(RECORD EXCERPTS)
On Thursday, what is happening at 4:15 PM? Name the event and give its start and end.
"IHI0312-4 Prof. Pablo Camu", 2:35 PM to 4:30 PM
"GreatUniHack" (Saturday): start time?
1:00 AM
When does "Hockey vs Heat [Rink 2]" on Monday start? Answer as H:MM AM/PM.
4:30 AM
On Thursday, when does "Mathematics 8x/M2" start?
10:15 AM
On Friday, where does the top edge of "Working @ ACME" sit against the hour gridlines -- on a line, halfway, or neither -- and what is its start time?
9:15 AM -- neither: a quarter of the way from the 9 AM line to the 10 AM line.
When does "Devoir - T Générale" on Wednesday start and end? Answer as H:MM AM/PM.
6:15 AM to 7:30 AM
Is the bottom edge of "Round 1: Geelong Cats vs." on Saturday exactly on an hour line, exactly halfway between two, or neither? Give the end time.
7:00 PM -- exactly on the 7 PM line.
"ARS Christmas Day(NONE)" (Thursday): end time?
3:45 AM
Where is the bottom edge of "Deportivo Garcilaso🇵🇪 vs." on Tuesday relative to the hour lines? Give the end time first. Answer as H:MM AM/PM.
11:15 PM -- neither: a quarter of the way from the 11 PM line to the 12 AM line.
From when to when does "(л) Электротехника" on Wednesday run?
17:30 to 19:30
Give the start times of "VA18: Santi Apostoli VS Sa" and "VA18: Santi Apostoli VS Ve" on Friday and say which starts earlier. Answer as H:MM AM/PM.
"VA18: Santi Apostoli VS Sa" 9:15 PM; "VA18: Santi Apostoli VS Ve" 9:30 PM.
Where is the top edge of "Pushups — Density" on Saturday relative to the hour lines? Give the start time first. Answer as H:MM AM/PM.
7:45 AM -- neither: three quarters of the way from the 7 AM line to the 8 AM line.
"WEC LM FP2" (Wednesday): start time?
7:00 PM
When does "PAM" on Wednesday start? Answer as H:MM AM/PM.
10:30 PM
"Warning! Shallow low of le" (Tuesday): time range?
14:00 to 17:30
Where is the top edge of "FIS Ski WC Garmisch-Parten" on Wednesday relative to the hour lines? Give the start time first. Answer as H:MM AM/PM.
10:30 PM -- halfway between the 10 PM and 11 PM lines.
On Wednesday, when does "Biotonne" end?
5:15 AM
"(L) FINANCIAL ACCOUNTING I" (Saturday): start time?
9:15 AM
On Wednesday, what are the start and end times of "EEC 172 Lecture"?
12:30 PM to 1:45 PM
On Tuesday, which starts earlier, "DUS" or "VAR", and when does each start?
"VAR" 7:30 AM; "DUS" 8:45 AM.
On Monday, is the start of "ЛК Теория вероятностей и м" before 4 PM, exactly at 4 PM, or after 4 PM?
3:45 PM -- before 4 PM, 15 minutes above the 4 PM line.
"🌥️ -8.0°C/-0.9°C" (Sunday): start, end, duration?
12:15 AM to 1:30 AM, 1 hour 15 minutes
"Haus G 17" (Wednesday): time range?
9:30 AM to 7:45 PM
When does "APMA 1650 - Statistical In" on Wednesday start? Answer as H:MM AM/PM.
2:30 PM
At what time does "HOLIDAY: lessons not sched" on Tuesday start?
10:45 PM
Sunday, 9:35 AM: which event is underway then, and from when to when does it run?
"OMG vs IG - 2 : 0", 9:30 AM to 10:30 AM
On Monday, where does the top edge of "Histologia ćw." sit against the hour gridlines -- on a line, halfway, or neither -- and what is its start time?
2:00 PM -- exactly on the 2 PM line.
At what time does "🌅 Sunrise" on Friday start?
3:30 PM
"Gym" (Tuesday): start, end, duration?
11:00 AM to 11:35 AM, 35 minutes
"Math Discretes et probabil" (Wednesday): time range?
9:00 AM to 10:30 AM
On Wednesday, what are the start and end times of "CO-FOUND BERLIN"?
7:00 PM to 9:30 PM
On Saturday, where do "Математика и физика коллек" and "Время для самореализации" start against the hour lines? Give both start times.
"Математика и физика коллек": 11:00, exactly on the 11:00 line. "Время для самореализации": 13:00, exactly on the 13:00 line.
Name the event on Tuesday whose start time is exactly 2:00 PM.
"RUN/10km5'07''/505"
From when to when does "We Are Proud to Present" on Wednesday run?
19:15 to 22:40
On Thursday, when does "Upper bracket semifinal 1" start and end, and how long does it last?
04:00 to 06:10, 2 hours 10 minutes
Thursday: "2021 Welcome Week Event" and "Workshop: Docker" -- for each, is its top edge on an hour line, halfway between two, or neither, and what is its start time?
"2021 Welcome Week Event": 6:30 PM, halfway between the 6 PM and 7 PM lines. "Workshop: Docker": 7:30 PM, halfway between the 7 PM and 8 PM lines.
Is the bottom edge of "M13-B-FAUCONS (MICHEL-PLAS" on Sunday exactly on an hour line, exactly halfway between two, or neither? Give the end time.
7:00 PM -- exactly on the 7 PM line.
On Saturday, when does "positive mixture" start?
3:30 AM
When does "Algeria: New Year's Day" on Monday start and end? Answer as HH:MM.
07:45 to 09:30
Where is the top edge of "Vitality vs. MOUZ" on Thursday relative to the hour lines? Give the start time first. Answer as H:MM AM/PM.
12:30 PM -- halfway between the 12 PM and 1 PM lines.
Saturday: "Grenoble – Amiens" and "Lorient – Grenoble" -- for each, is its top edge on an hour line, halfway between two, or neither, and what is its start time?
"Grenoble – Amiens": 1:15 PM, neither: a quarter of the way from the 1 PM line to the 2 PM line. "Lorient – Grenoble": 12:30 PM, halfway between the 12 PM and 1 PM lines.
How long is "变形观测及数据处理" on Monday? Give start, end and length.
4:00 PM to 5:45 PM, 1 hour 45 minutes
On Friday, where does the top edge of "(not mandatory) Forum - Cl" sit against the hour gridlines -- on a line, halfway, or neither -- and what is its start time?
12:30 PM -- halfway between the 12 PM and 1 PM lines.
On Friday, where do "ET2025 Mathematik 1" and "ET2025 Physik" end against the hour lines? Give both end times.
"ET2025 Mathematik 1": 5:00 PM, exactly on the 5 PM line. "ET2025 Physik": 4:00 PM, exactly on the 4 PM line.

(WHAT YOU ARE ASKED TO DO) Can you rewrite all the lines above with each "Saturday" swapped for "Sunday" and everything else left the same?

(RESPONSE TO THIS EXERCISE)
On Thursday, what is happening at 4:15 PM? Name the event and give its start and end.
"IHI0312-4 Prof. Pablo Camu", 2:35 PM to 4:30 PM
"GreatUniHack" (Sunday): start time?
1:00 AM
When does "Hockey vs Heat [Rink 2]" on Monday start? Answer as H:MM AM/PM.
4:30 AM
On Thursday, when does "Mathematics 8x/M2" start?
10:15 AM
On Friday, where does the top edge of "Working @ ACME" sit against the hour gridlines -- on a line, halfway, or neither -- and what is its start time?
9:15 AM -- neither: a quarter of the way from the 9 AM line to the 10 AM line.
When does "Devoir - T Générale" on Wednesday start and end? Answer as H:MM AM/PM.
6:15 AM to 7:30 AM
Is the bottom edge of "Round 1: Geelong Cats vs." on Sunday exactly on an hour line, exactly halfway between two, or neither? Give the end time.
7:00 PM -- exactly on the 7 PM line.
"ARS Christmas Day(NONE)" (Thursday): end time?
3:45 AM
Where is the bottom edge of "Deportivo Garcilaso🇵🇪 vs." on Tuesday relative to the hour lines? Give the end time first. Answer as H:MM AM/PM.
11:15 PM -- neither: a quarter of the way from the 11 PM line to the 12 AM line.
From when to when does "(л) Электротехника" on Wednesday run?
17:30 to 19:30
Give the start times of "VA18: Santi Apostoli VS Sa" and "VA18: Santi Apostoli VS Ve" on Friday and say which starts earlier. Answer as H:MM AM/PM.
"VA18: Santi Apostoli VS Sa" 9:15 PM; "VA18: Santi Apostoli VS Ve" 9:30 PM.
Where is the top edge of "Pushups — Density" on Sunday relative to the hour lines? Give the start time first. Answer as H:MM AM/PM.
7:45 AM -- neither: three quarters of the way from the 7 AM line to the 8 AM line.
"WEC LM FP2" (Wednesday): start time?
7:00 PM
When does "PAM" on Wednesday start? Answer as H:MM AM/PM.
10:30 PM
"Warning! Shallow low of le" (Tuesday): time range?
14:00 to 17:30
Where is the top edge of "FIS Ski WC Garmisch-Parten" on Wednesday relative to the hour lines? Give the start time first. Answer as H:MM AM/PM.
10:30 PM -- halfway between the 10 PM and 11 PM lines.
On Wednesday, when does "Biotonne" end?
5:15 AM
"(L) FINANCIAL ACCOUNTING I" (Sunday): start time?
9:15 AM
On Wednesday, what are the start and end times of "EEC 172 Lecture"?
12:30 PM to 1:45 PM
On Tuesday, which starts earlier, "DUS" or "VAR", and when does each start?
"VAR" 7:30 AM; "DUS" 8:45 AM.
On Monday, is the start of "ЛК Теория вероятностей и м" before 4 PM, exactly at 4 PM, or after 4 PM?
3:45 PM -- before 4 PM, 15 minutes above the 4 PM line.
"🌥️ -8.0°C/-0.9°C" (Sunday): start, end, duration?
12:15 AM to 1:30 AM, 1 hour 15 minutes
"Haus G 17" (Wednesday): time range?
9:30 AM to 7:45 PM
When does "APMA 1650 - Statistical In" on Wednesday start? Answer as H:MM AM/PM.
2:30 PM
At what time does "HOLIDAY: lessons not sched" on Tuesday start?
10:45 PM
Sunday, 9:35 AM: which event is underway then, and from when to when does it run?
"OMG vs IG - 2 : 0", 9:30 AM to 10:30 AM
On Monday, where does the top edge of "Histologia ćw." sit against the hour gridlines -- on a line, halfway, or neither -- and what is its start time?
2:00 PM -- exactly on the 2 PM line.
At what time does "🌅 Sunrise" on Friday start?
3:30 PM
"Gym" (Tuesday): start, end, duration?
11:00 AM to 11:35 AM, 35 minutes
"Math Discretes et probabil" (Wednesday): time range?
9:00 AM to 10:30 AM
On Wednesday, what are the start and end times of "CO-FOUND BERLIN"?
7:00 PM to 9:30 PM
On Sunday, where do "Математика и физика коллек" and "Время для самореализации" start against the hour lines? Give both start times.
"Математика и физика коллек": 11:00, exactly on the 11:00 line. "Время для самореализации": 13:00, exactly on the 13:00 line.
Name the event on Tuesday whose start time is exactly 2:00 PM.
"RUN/10km5'07''/505"
From when to when does "We Are Proud to Present" on Wednesday run?
19:15 to 22:40
On Thursday, when does "Upper bracket semifinal 1" start and end, and how long does it last?
04:00 to 06:10, 2 hours 10 minutes
Thursday: "2021 Welcome Week Event" and "Workshop: Docker" -- for each, is its top edge on an hour line, halfway between two, or neither, and what is its start time?
"2021 Welcome Week Event": 6:30 PM, halfway between the 6 PM and 7 PM lines. "Workshop: Docker": 7:30 PM, halfway between the 7 PM and 8 PM lines.
Is the bottom edge of "M13-B-FAUCONS (MICHEL-PLAS" on Sunday exactly on an hour line, exactly halfway between two, or neither? Give the end time.
7:00 PM -- exactly on the 7 PM line.
On Sunday, when does "positive mixture" start?
3:30 AM
When does "Algeria: New Year's Day" on Monday start and end? Answer as HH:MM.
07:45 to 09:30
Where is the top edge of "Vitality vs. MOUZ" on Thursday relative to the hour lines? Give the start time first. Answer as H:MM AM/PM.
12:30 PM -- halfway between the 12 PM and 1 PM lines.
Sunday: "Grenoble – Amiens" and "Lorient – Grenoble" -- for each, is its top edge on an hour line, halfway between two, or neither, and what is its start time?
"Grenoble – Amiens": 1:15 PM, neither: a quarter of the way from the 1 PM line to the 2 PM line. "Lorient – Grenoble": 12:30 PM, halfway between the 12 PM and 1 PM lines.
How long is "变形观测及数据处理" on Monday? Give start, end and length.
4:00 PM to 5:45 PM, 1 hour 45 minutes
On Friday, where does the top edge of "(not mandatory) Forum - Cl" sit against the hour gridlines -- on a line, halfway, or neither -- and what is its start time?
12:30 PM -- halfway between the 12 PM and 1 PM lines.
On Friday, where do "ET2025 Mathematik 1" and "ET2025 Physik" end against the hour lines? Give both end times.
"ET2025 Mathematik 1": 5:00 PM, exactly on the 5 PM line. "ET2025 Physik": 4:00 PM, exactly on the 4 PM line.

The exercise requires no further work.